I rossi, dolci e lo spumanteI rossi Il restante 60% della superficie viticola dell'Alto Adige è invece coltivata a uve nere. La maggior resa è ancora quella data dalla Schiava dell'Alto Adige. Sugli scenari internazionali, vanno conquistando sempre più appassionati i grandi rossi del Sudtirolo: dal caratteristico Lagrein all'elegante Blauburgunder (Pinot Nero) fino al robusto Merlot e al convincente Cabernet.
I dolci La tradizione enologica dell'Alto Adige impone la produzione di vini secchi. Uniche eccezioni, due classiche rarità altoatesine: i due moscati aromatici Rosenmuskateller e Goldmuskateller. Da alcuni anni, gli enologi della provincia servono anche ottimi vini dolci. I passiti dell'Alto Adige (Strohweine e Spätlese) si annoverano oggi tra i vini dolci italiani più apprezzati.
Lo spumante Dagli inizi del XIX secolo si produce in Alto Adige anche spumante con il metodo classico di fermentazione in bottiglia.

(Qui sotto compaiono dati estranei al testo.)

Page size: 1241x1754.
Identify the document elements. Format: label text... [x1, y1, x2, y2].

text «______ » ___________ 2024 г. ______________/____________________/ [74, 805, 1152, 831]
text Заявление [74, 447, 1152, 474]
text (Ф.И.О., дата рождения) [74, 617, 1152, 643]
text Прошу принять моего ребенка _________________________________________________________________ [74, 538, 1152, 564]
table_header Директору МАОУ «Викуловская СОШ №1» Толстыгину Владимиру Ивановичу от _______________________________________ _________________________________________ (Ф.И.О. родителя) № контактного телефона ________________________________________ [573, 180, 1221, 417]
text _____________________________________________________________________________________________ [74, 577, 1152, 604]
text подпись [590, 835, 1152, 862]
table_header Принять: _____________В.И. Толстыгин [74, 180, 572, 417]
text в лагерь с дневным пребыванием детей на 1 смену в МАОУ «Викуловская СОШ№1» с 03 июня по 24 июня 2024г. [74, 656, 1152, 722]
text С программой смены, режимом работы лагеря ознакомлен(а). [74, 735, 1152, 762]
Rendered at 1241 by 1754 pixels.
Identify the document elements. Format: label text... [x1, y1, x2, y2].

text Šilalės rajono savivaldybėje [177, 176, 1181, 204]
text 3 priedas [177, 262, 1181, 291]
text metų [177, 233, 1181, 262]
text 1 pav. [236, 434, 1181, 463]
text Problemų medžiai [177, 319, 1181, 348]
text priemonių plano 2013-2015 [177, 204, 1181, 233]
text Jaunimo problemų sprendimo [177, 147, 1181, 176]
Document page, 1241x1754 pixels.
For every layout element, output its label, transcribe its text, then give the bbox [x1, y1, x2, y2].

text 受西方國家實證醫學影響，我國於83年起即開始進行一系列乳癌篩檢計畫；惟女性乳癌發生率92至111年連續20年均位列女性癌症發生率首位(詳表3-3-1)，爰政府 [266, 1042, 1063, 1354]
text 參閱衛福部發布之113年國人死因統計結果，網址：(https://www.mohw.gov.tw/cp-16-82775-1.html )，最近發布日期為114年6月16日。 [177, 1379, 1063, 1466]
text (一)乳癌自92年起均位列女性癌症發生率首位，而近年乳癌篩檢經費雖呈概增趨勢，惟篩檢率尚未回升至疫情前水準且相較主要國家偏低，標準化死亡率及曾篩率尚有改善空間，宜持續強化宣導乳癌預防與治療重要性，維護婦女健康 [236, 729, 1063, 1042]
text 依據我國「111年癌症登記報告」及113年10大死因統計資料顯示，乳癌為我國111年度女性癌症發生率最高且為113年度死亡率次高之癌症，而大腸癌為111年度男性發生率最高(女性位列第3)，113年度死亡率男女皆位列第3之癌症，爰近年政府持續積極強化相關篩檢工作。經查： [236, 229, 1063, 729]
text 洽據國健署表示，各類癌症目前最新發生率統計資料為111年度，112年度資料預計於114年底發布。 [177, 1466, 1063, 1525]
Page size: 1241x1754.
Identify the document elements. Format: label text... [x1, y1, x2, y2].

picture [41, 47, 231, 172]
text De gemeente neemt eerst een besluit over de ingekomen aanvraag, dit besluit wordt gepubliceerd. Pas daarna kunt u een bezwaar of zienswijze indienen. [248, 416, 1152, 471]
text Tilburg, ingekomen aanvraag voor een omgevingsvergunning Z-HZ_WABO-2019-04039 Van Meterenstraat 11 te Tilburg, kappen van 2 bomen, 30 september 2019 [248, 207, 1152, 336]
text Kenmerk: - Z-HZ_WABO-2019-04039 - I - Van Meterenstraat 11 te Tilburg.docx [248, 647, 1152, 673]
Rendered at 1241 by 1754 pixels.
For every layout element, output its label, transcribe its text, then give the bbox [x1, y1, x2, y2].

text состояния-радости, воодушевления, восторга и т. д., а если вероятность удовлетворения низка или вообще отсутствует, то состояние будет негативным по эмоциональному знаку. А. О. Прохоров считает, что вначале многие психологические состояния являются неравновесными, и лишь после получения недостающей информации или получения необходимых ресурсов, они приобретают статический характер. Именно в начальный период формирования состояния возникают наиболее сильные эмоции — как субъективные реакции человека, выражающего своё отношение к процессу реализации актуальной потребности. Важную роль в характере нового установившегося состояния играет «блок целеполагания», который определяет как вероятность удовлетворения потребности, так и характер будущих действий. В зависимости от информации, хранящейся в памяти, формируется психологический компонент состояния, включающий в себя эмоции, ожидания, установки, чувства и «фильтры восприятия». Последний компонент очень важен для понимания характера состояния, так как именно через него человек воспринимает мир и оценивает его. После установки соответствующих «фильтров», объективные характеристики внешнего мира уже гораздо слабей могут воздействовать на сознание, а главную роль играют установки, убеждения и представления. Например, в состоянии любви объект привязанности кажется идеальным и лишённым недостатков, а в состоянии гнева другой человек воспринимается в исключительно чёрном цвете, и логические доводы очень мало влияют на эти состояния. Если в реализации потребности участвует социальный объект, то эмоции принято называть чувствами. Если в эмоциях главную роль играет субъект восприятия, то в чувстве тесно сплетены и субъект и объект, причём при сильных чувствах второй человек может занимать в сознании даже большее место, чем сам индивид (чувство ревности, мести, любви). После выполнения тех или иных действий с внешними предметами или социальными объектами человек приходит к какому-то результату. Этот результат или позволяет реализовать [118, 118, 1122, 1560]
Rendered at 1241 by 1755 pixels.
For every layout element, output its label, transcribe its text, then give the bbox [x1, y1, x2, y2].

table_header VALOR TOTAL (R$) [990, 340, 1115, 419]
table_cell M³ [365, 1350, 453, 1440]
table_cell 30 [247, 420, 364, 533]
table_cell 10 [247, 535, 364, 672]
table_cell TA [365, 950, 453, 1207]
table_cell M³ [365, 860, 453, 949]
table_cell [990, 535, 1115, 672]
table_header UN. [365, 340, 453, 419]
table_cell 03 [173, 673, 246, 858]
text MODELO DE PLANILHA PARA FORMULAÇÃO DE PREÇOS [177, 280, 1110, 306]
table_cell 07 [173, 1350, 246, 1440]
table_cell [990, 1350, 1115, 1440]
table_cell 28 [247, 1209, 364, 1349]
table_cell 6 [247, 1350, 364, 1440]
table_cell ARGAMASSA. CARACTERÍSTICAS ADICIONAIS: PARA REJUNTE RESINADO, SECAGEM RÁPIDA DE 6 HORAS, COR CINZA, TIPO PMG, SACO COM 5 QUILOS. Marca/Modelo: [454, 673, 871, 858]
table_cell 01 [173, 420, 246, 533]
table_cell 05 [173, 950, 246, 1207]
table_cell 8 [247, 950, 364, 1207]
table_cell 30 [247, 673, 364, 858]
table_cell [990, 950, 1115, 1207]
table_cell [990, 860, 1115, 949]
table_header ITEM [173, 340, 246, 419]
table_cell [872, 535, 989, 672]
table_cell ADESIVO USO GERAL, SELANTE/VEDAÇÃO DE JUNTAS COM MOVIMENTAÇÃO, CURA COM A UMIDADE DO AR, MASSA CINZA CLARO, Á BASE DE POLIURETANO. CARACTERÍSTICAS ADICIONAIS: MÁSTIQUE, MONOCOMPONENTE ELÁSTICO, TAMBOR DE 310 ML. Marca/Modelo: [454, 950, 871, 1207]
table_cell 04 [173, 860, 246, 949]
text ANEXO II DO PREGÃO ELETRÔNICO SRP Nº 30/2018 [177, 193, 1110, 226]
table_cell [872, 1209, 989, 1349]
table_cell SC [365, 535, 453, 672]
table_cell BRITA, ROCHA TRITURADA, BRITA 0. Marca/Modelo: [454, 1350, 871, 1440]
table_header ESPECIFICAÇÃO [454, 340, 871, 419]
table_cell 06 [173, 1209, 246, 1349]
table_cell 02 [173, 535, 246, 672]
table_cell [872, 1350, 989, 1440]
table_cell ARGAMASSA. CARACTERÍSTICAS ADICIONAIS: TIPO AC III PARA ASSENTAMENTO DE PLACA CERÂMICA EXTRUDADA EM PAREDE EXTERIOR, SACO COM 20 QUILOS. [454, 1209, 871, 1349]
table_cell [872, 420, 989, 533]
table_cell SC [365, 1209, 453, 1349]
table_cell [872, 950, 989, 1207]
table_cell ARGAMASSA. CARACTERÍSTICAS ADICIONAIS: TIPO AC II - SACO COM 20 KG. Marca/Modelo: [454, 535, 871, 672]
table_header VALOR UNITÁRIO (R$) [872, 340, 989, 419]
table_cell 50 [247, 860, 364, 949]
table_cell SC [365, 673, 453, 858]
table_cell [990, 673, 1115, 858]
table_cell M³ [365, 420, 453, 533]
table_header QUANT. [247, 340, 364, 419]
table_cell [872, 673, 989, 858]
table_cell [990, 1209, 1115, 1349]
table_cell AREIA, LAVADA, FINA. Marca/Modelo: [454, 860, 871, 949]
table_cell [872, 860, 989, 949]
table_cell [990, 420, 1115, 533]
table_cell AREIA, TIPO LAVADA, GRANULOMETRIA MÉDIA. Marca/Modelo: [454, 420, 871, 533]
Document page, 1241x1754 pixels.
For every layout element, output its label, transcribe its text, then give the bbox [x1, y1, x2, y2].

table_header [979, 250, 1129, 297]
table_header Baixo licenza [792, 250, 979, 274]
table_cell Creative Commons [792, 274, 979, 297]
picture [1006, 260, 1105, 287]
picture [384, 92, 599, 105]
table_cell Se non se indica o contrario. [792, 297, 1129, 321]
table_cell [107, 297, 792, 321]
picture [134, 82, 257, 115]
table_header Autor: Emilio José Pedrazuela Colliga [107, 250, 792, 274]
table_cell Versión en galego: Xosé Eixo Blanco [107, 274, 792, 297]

I produttori di spumante dell'Alto Adige immettono ogni anno sul mercato 150.000 bottiglie di spumante, prodotte a mano con amore per la terra e passione per il vino. Gli spumanti di queste terre rivelano una finezza fresca, delicata e frizzante, un sapore piacevolmente asciutto di frutti e i tipici toni delicati del lievito.